I suspect that I will dance this dance again in the future.


  1. Have you had any success with the type of model that using Fogbugz for your task estimation tool espouses? Ideally, regardless of how you estimate, it tracks how you estimate vs actuals statistically over many projects until eventually, 6 or 7 (or 20) projects down the line it auto-corrects your estimation based upon what that estimation has meant related to actuals in the past. Ever narrowing in on the perfect estimates as it were.

    I'm not saying i have had success. the tool was great in theory but we were pretty ass at putting the estimates and/or actuals into the tool and therefore it couldn't build up the lexicon. when that organization went to Agile and adopted enough adherence to specific process that we could track the numbers we'd moved to Jira and Greenhopper which didn't have the same projecting capability from project to project.

    In theory, you should be able to analyse your capabilities for estimation and use that yourself to improve over time but i don't think that level of retrospective is done well. It strikes me that stories themselves might lend better to improving your estimation capability overall but that itself requires you to have an ability to normalize your stories effort-wise to gain any benefit. Normalizing stories is, i believe itself a myth because you don't really do the same thing over and over again in development and as such it's difficult to say from project to project that any particular task is going to take even roughly the same amount of effort. (or you lose your developers to some shop doing more interesting things and with the lost of those developers you lose that normalization again, in a different way)

    ah well. to summarize - accurate estimation at project start is a myth. start course and narrow as you go. pummel this fact into marketing and sales until they get it.

    1. Mike,
      I have experimented with using analysis of historical data to automatically adjust estimates, with limited success. I have found that continuously adjusting the model in each estimators brain yields far more accurate estimates over time. By showing estimators their historical Estimates versus Actual data often, and just before they provide subsequent estimates, you create a positive feedback loop by providing them with an anchor based on their own historical accuracy, rather than the last random number that they saw, e.g. the number 42 on my favorite t-shirt.
      There will always be a strong correlation between how long the estimator has been working with the code and the accuracy of their estimates; I don’t believe you can mitigate the negative impact of the loss of experienced estimator, no matter how sophisticated your tools are.
      Despite our inability to provide accurate estimates I still believe that early estimates are useful in planning. The trick is to make sure that stakeholders do not take those estimates as commitments. I have found that providing a Confidence, displayed right next to the estimate, goes a long way to achieving this. An early estimate of a 100 hour work item with a Confidence of 10% should set expectations appropriately.

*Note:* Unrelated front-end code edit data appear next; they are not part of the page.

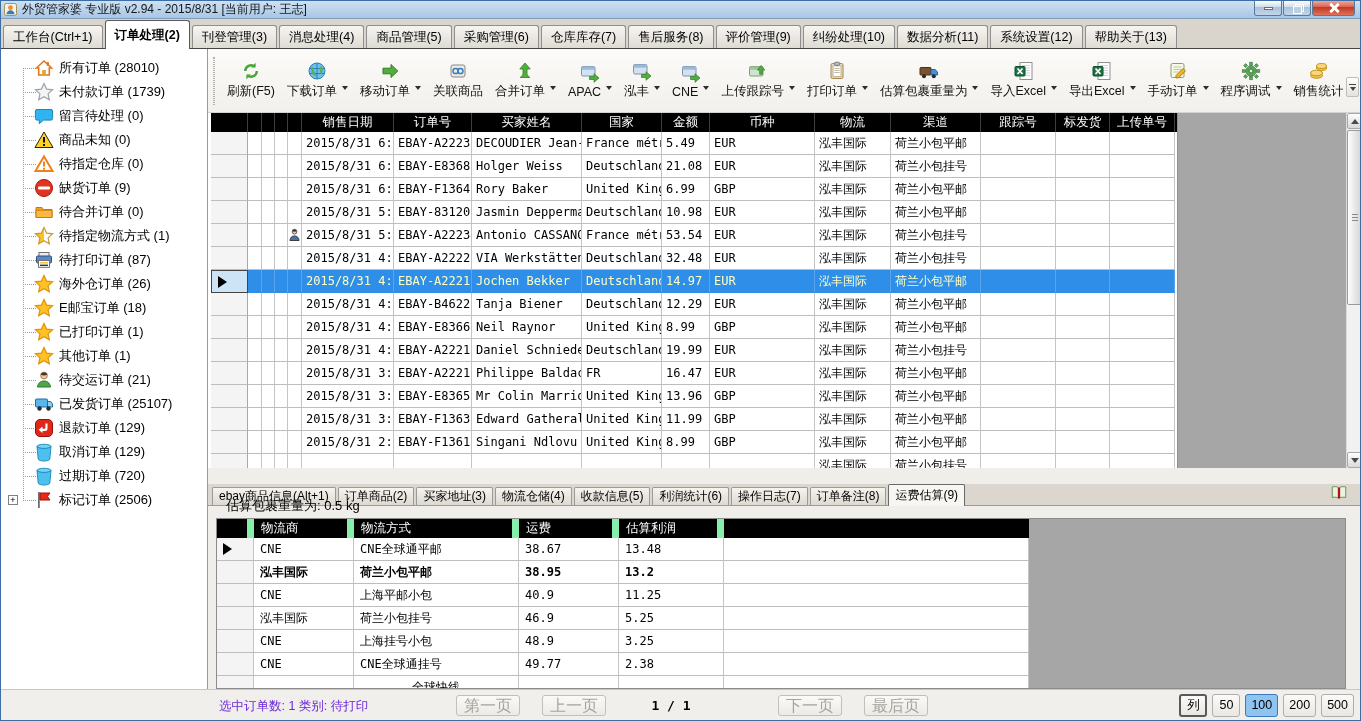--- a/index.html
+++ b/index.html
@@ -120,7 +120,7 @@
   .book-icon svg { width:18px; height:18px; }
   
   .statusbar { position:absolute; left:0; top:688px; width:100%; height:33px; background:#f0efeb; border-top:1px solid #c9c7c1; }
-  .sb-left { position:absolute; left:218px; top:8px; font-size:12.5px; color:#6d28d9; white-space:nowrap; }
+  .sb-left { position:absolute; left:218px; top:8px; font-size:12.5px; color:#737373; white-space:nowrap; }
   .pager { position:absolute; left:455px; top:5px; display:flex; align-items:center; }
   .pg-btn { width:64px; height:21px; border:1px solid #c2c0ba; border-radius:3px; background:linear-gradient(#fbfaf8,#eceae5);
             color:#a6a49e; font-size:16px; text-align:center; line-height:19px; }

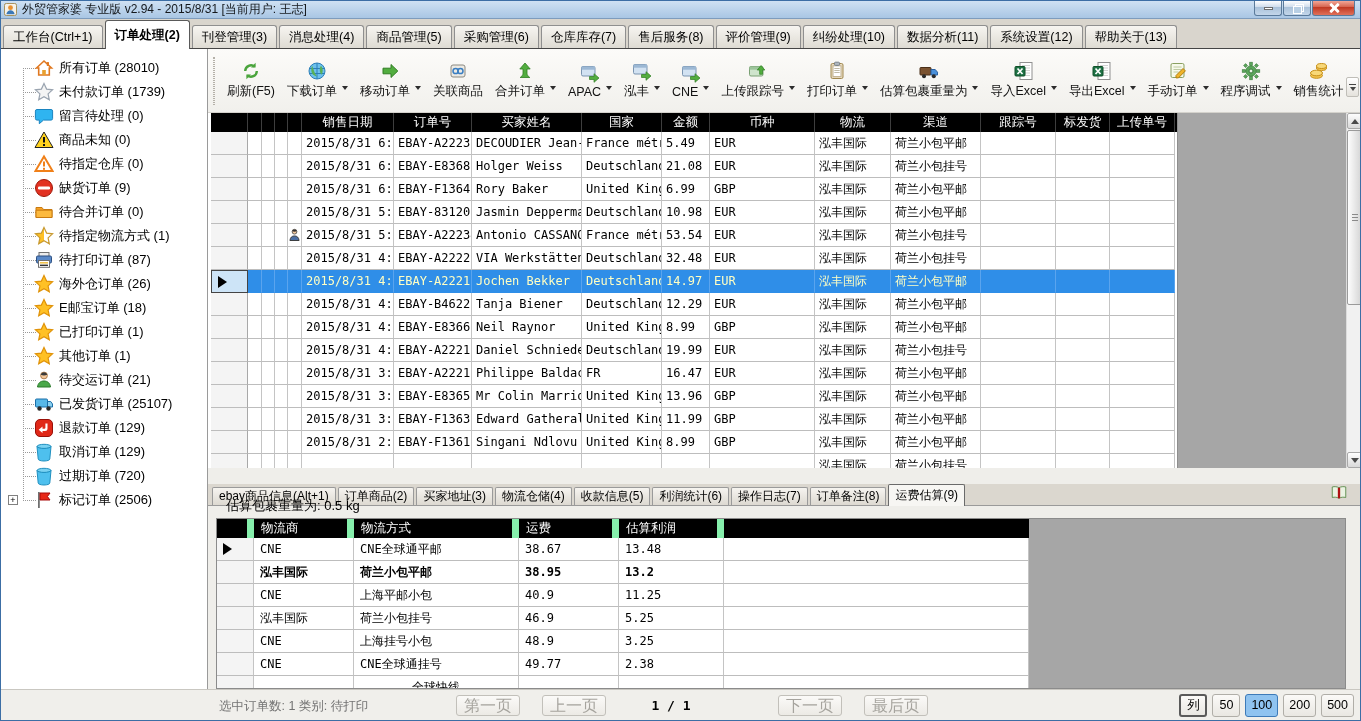--- a/index.html
+++ b/index.html
@@ -123,7 +123,7 @@
   .sb-left { position:absolute; left:218px; top:8px; font-size:12.5px; color:#737373; white-space:nowrap; }
   .pager { position:absolute; left:455px; top:5px; display:flex; align-items:center; }
   .pg-btn { width:64px; height:21px; border:1px solid #c2c0ba; border-radius:3px; background:linear-gradient(#fbfaf8,#eceae5);
-            color:#a6a49e; font-size:16px; text-align:center; line-height:19px; }
+            color:#a6a49e; font-size:10px; text-align:center; line-height:19px; }
   .pg-ind { width:86px; text-align:center; font-size:13px; font-weight:bold; color:#000; font-family:"DejaVu Sans Mono", monospace; }
   .pg-btn + .pg-btn { margin-left:22px; }
   .pager .pg-ind { margin:0 0 0 22px; }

  2. How long do you have to present how people estimated last time to them before they stop doing the knee-jerk jump in the opposite direction?

    Yeah, I agree on early estimation. If you don't give some level of effort to portfolio management they don't have that weight to help in their prioitization of projects. Without an idea of effort/cost for any particular item, management of your portfolio is pretty much a joke.

    I like your idea of including a confidence. I wonder how often confidence will go above 30%.